Não sairemos da pobreza enquanto não modificarmos a nossa atitude e disciplina em relação ao trabalho.  Enquanto não houver mobilização nacional sobre a necessidade do trabalho árduo.


Nestas condições, continuaremos a acreditar que a ajuda internacional é a solução para os nossos problemas de desenvolvimento. Mas

  1. Como é que os mais ricos se desenvolveram se não foi pelo trabalho árduo? 

  2. Quem nos convenceu que a ajuda internacional vai nos desenvolver?  Por outras, quem inculcou na nossa mentalidade que a União Europeia ou o USAID ou ADF ou GIZ ou outra organização têm o dever de nos desenvolver? Dever baseado em quê?

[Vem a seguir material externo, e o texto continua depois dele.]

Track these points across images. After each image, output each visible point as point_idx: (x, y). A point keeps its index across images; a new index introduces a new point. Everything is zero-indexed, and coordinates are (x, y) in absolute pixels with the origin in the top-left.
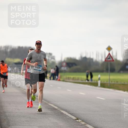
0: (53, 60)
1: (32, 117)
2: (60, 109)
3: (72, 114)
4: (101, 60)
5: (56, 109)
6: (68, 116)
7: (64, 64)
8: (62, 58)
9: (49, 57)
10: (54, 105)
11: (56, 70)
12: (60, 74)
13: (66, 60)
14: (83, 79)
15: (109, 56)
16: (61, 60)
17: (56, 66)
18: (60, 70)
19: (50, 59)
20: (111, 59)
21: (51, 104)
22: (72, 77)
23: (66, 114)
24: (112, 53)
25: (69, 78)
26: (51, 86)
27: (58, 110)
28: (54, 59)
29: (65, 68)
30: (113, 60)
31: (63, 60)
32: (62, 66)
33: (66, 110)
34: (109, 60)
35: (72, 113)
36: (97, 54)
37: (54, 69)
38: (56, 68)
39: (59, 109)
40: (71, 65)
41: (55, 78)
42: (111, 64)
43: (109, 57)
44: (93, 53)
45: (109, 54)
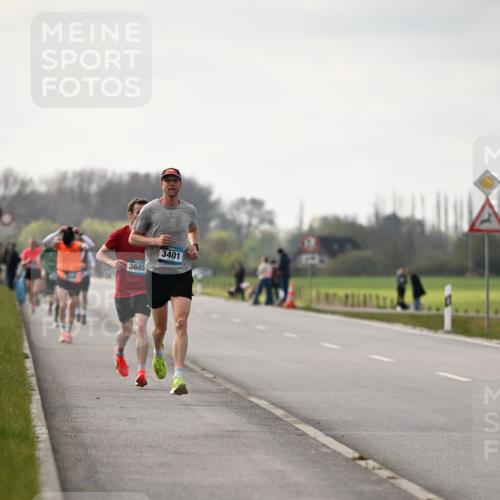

  3. Porque é que os nossos discursos oficiais parecem sugerir desesperadamente que o nosso desenvolvimento é dever de outros continentes e outros países?

  4. Desde quando nos ajudam eles e porque é que com mais de 48 anos de ajuda não nos desenvolvemos, não existe aí ratoeira? 

 

Não será tempo de mudar de tradição e dos termos de parcerias?

Que alguém nos proponha uma visão, nos mobilize ao trabalho. Batalhemos por nos próprios.